I'm trying to work up the nerve for my first TNR. 8O There are a pair of ferals, sex unknown, living in an abandoned alley space behind my backyard, and my husband and I have been feeding them for a few weeks. 

We've been trying to woo them closer, but they are still extremely skittish. They look full-grown already, so I doubt that there is much hope for them as housecats, and in any case our current houseful of cats would revolt if we brought them in. So we'd like to get them fixed and continue caring for them outdoors, setting up a little shelter for them.

What's the most cost-effective way to buy a Havaheart or other humane trap? They sell for about $75 plus shipping through Dr. Foster's & Smith. Does that sound about average? I would buy one locally if I knew where to go. Thanks!


----------



## morea (Feb 8, 2005)

I bought mine at our local Agway. I think it cost $80.


----------



## morea (Feb 8, 2005)

depending on your state laws, you may be able to borrow one from your local shelter. 

When I went to the shelter where I used to live they told me that people were not allowed to trap animals without a license... so you might want to look into that, too.


----------



## Heidi n Q (Nov 22, 2006)

Our local animal control will loan out HavAHart traps for a week at a time, but I purchased one for about $50(?) at a Home Improvement store (Home Depot, Lowes, et cetera...)


----------



## Sweetvegan74 (Jun 18, 2005)

Ebay is a good place to try for a trap.
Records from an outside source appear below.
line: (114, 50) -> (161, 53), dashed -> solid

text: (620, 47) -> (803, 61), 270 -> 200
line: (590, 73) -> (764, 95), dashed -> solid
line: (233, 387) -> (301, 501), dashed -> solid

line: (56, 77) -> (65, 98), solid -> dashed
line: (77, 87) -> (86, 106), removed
Sometimes people throw them away too. I got two traps that way and sold one for 50 dollars to help pay for neutering a feral


----------



## Jet Green (Nov 28, 2005)

Thanks for the suggestions! Home Depot or Lowe's will be my first stop. Ebay, Freecycle, or Craig's List will probably be next. Failing all that, I do know person that we can borrow one from, it's just really old and not very clean. :? 

I don't think our rescue groups will lend traps for TNR, because it isn't legally allowed in our county. All outdoor cats are supposed to be on leashes, period. No one actually obeys this law, but officially it's frowned upon, so if you want to TNR a cat you have to smile innocently and say it's your personal housecat.


----------



## Jet Green (Nov 28, 2005)

Update: We bought one at Lowe's for $45. We had a $10 coupon for the store too, so it went to good use.
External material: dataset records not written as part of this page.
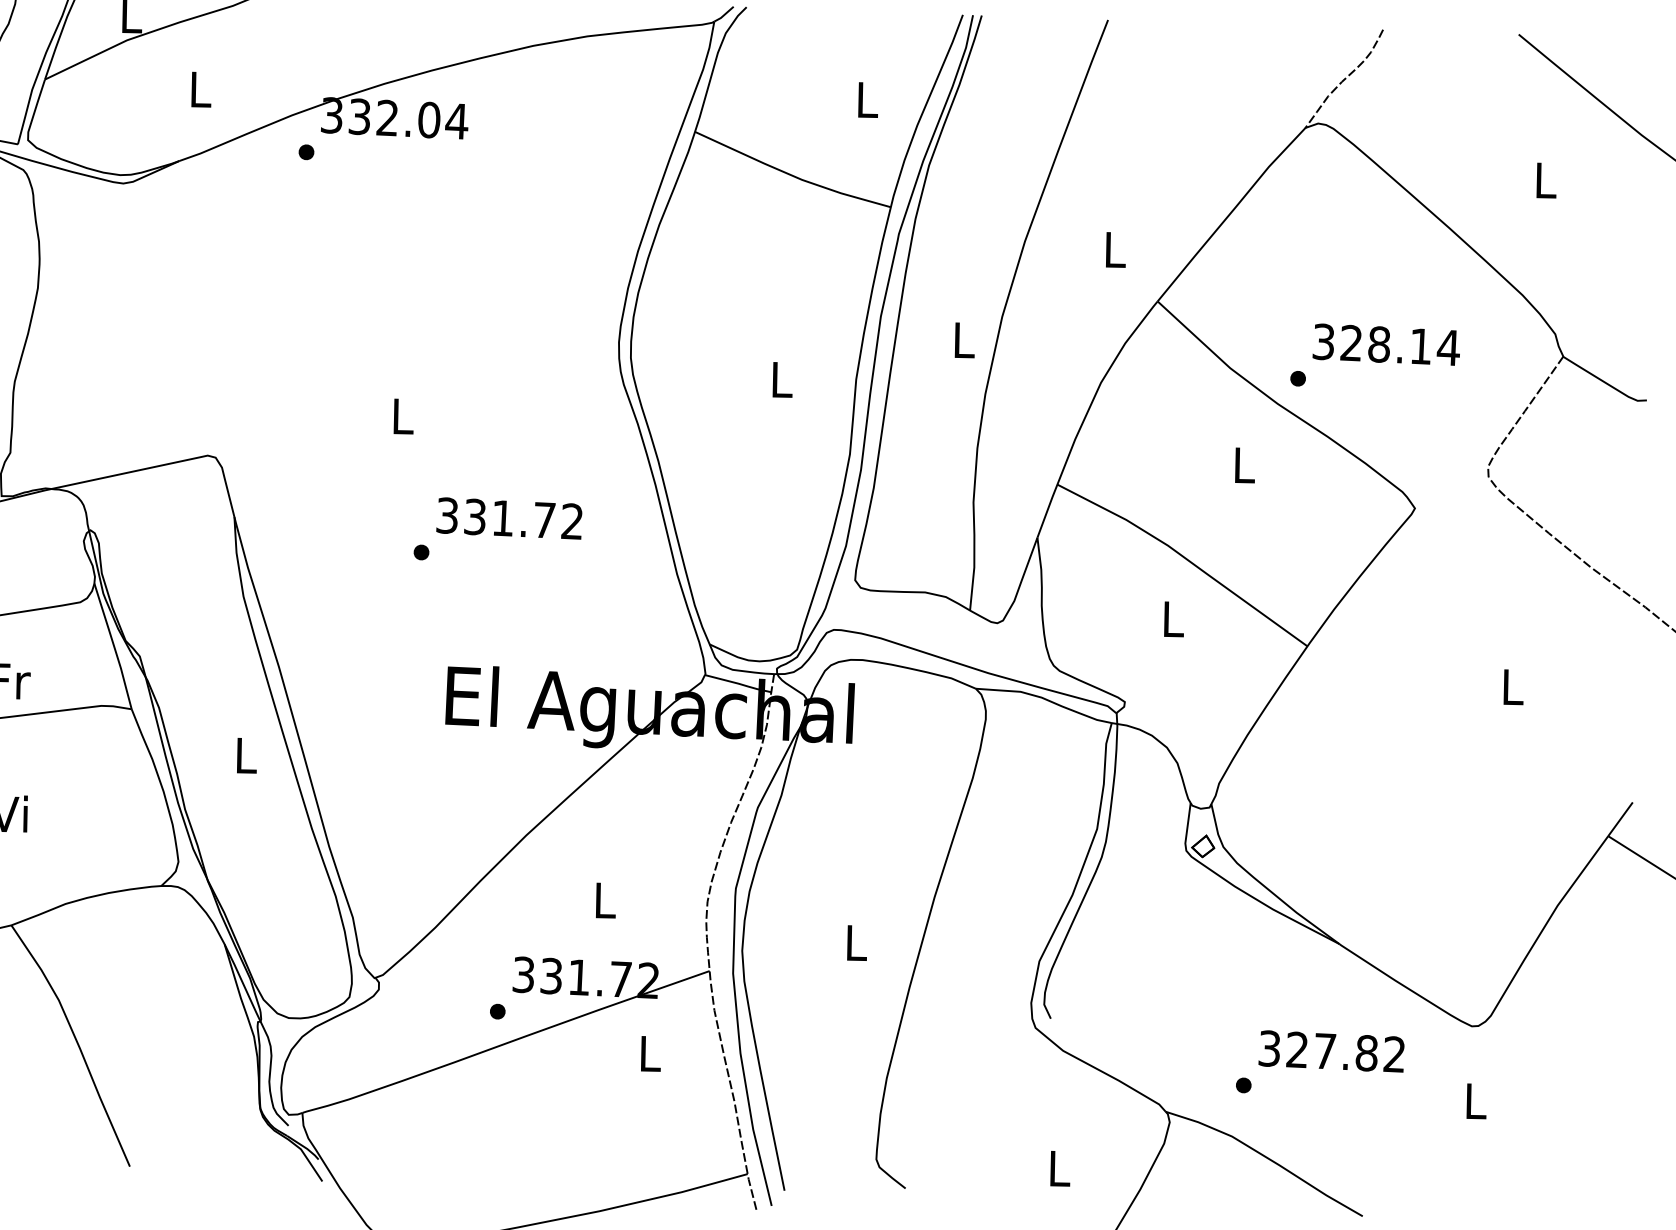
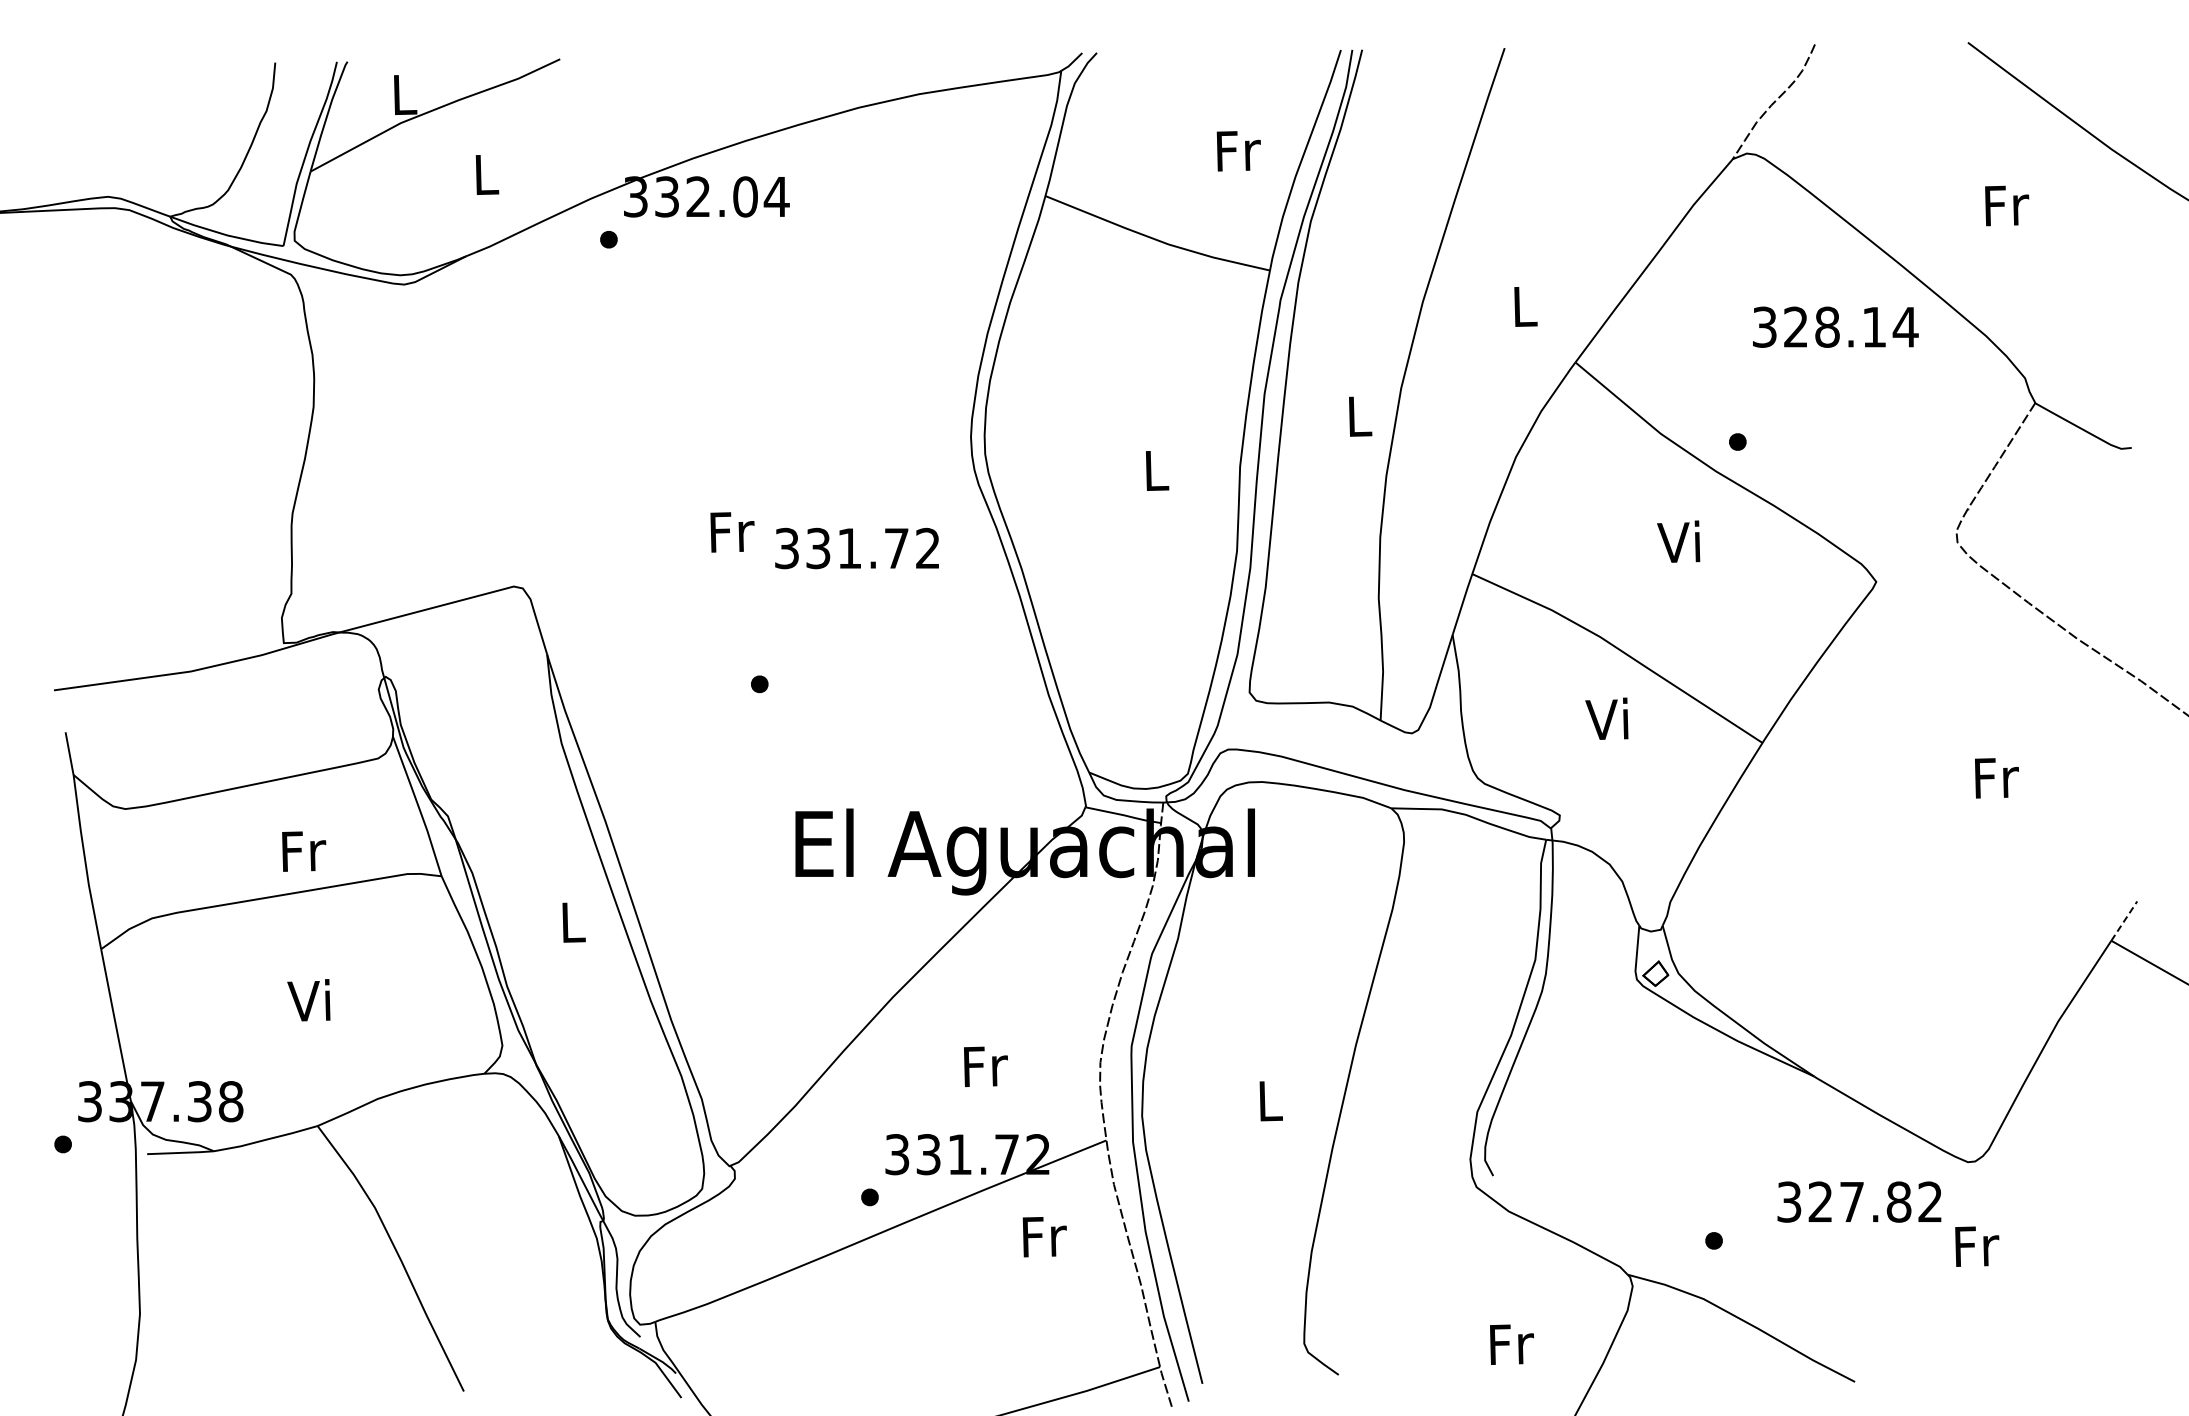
text: (867, 100) -> (1238, 151), L -> Fr
text: (1546, 180) -> (2007, 205), L -> Fr
text: (1386, 344) -> (1835, 326), moved
text: (403, 416) -> (732, 532), L -> Fr
text: (1241, 464) -> (1678, 541), L -> Vi
text: (509, 518) -> (856, 548), moved
text: (1170, 618) -> (1606, 718), L -> Vi
text: (1513, 687) -> (1996, 778), L -> Fr
line: (1620, 819) -> (2124, 921), solid -> dashed
text: (605, 900) -> (985, 1066), L -> Fr
text: (1331, 1051) -> (1859, 1201), moved
text: (650, 1054) -> (1044, 1237), L -> Fr
text: (1476, 1101) -> (1977, 1246), L -> Fr
text: (1059, 1168) -> (1511, 1344), L -> Fr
Unfortunately, it's sold in the pest control area and the box proudly states that it's for "raccoons, cats, and other nuisance animals." :? I was embarrassed buying it because I didn't want people to think we were out to kill local wildlife.

But it so happened that a fellow shopper, an older lady, saw us putting it into our cart and asked us conversationally what we were going to be trapping. So we got to explain it to somebody. It turned out that she was a cat lover and had had cats all her life, and approved of our plan. I asked her if she would like a feral cat, but she politely declined.


----------



## Jeanie (Jun 18, 2003)

I'm glad you got a good price! You deserve to, considering your good heart. :heart Keep us informed!


----------



## morea (Feb 8, 2005)

definitely a good price. Hope it goes well... the first thing I caught in my Havaheart was a skunk! :lol:

(he was very well behaved and never sprayed!)


----------



## Mitts & Tess (Sep 4, 2004)

You found a gonga price on that trap!

Keep us posted on how your attempt goes. Put stinky mackerel canned fish in the trap with newspaper lining the bottom. Cover it with a blanket so it feels safe going in and while it is trapped in there. 

We cant take every cat in so atleast these will be nuetered/spayed with shots to protect them. Plus you feed them. Bless you for making the effort!


----------